Bosco Ntaganda, former Deputy Chief of the Staff and commander of operations of FPLC has been charged of various war crimes including murder and attempted murder, attacking civilians, rape, sexual slavery of civilians, pillaging, displacement of civilians, attacking protected objects, destroying the enemy’s property, conscription of child soldiers under the age of fifteen years and using them to participate actively in hostilities and various counts of crimes against humanity, allegedly committed in 2002-2003 in the Ituri Province. The Chamber found that there was a widespread and systematic attack against the civilian population pursuant to an organisational policy adopted by UPC and FPLC to attack civilians perceived to be non-Hema. The Chamber also found that an armed conflict had taken place between the UPC/FPLC and other organized armed groups. The trial has already commenced last month and is expected to be a cyclopean one. Due to the gravity of charges and the number of crimes he is accused of, the trial is of much consequence. It is the first trial, at the ICC, where a commander will be charged with rape and sexual violence committed against child soldiers under his command. The case is significant because Ntaganda evaded justice for nine long years and even an international campaign for his apprehension could not get Congolese government to arrest him. But astonishingly, he voluntarily surrendered in 2013.
In the political arena, President Kabila is desperately trying to change the country’s constitution so that he can remain in power beyond his second and final five-year term.
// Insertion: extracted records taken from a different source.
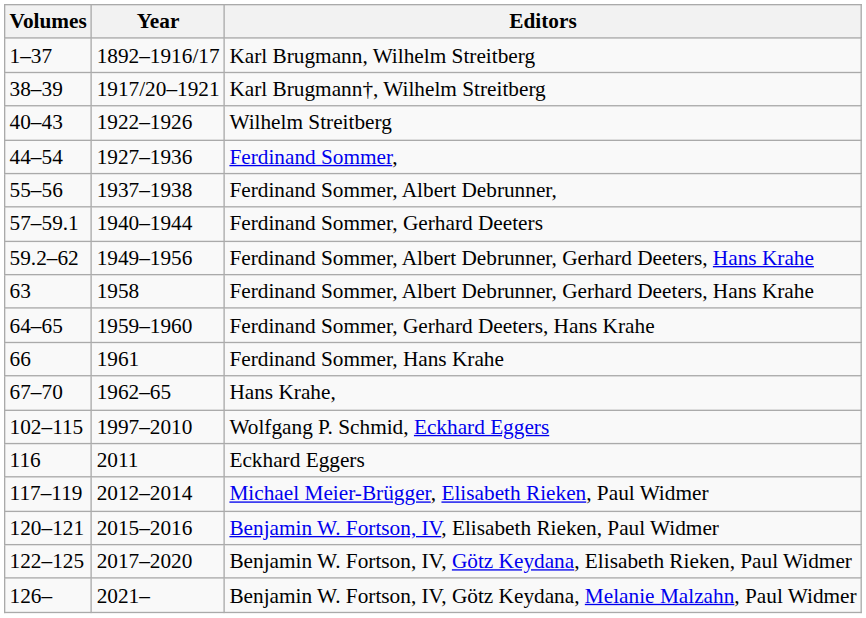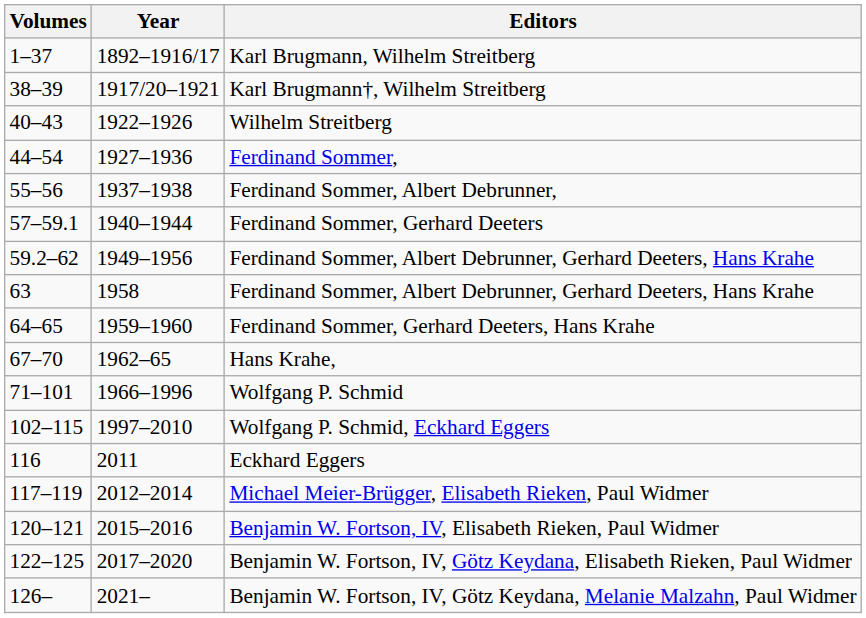- row: 66 | 1961 | Ferdinand Sommer, Hans Krahe
+ row: 71–101 | 1966–1996 | Wolfgang P. Schmid
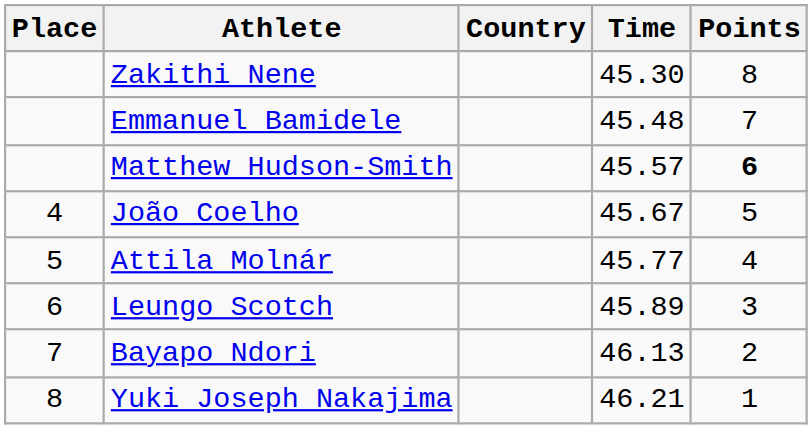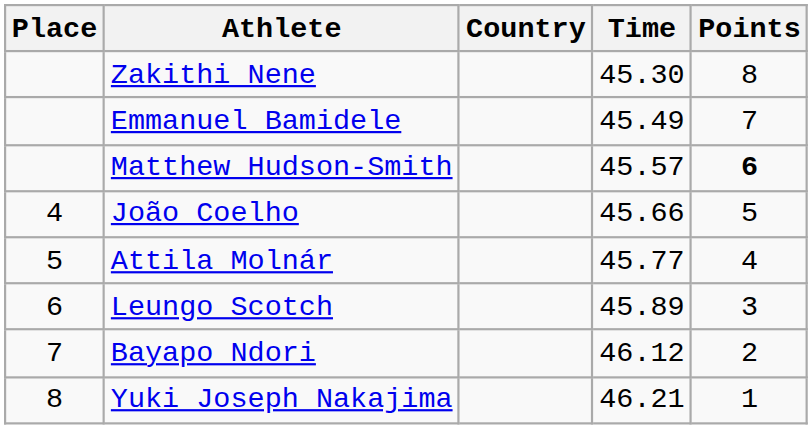Emmanuel Bamidele | Time: 45.48 -> 45.49
João Coelho | Time: 45.67 -> 45.66
Bayapo Ndori | Time: 46.13 -> 46.12
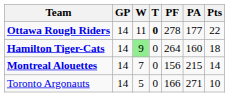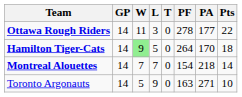+ column: L | 3 | 5 | 7 | 9
Ottawa Rough Riders | T: bold -> normal
Hamilton Tiger-Cats | PA: 160 -> 170
Montreal Alouettes | PF: 156 -> 154
Montreal Alouettes | PA: 215 -> 218
Toronto Argonauts | PF: 166 -> 163
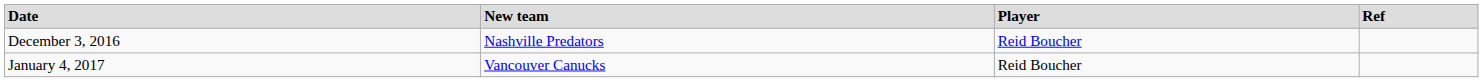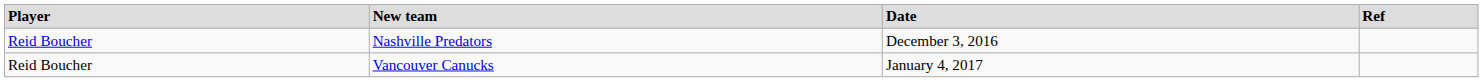columns swapped: Player <-> Date
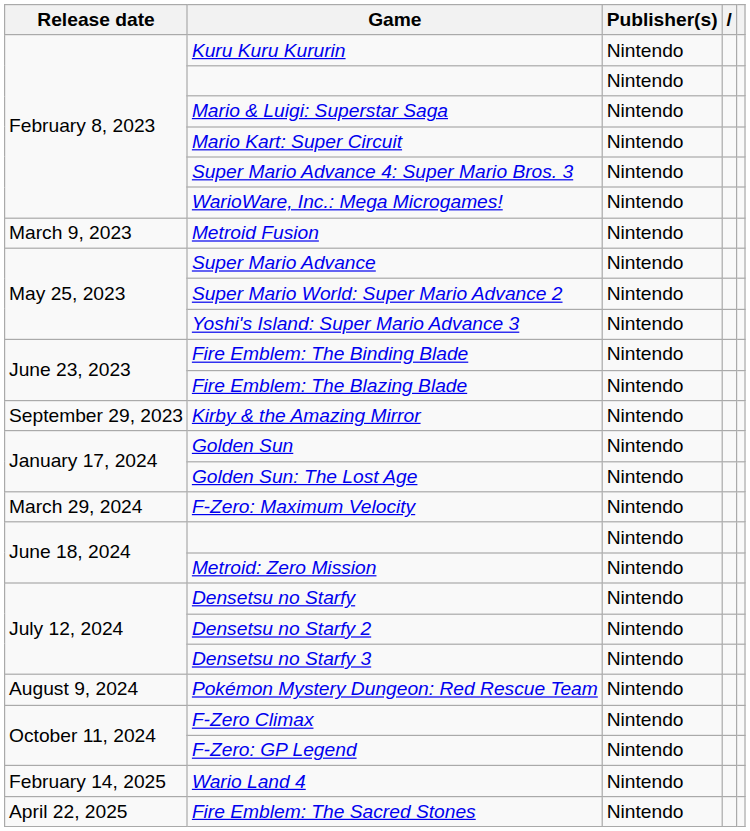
This has raised a storm of protests in the country. Opposition leaders have openly criticised any such moves. Last week, Moïse Katumbi, the multimillionaire governor of copper rich Katanga Province, a close aide of Kabila and the second most powerful man in Congo, announced leaving the ruling party. Congolese remain profoundly sceptical about their future. This makes the political situation all the more gripping.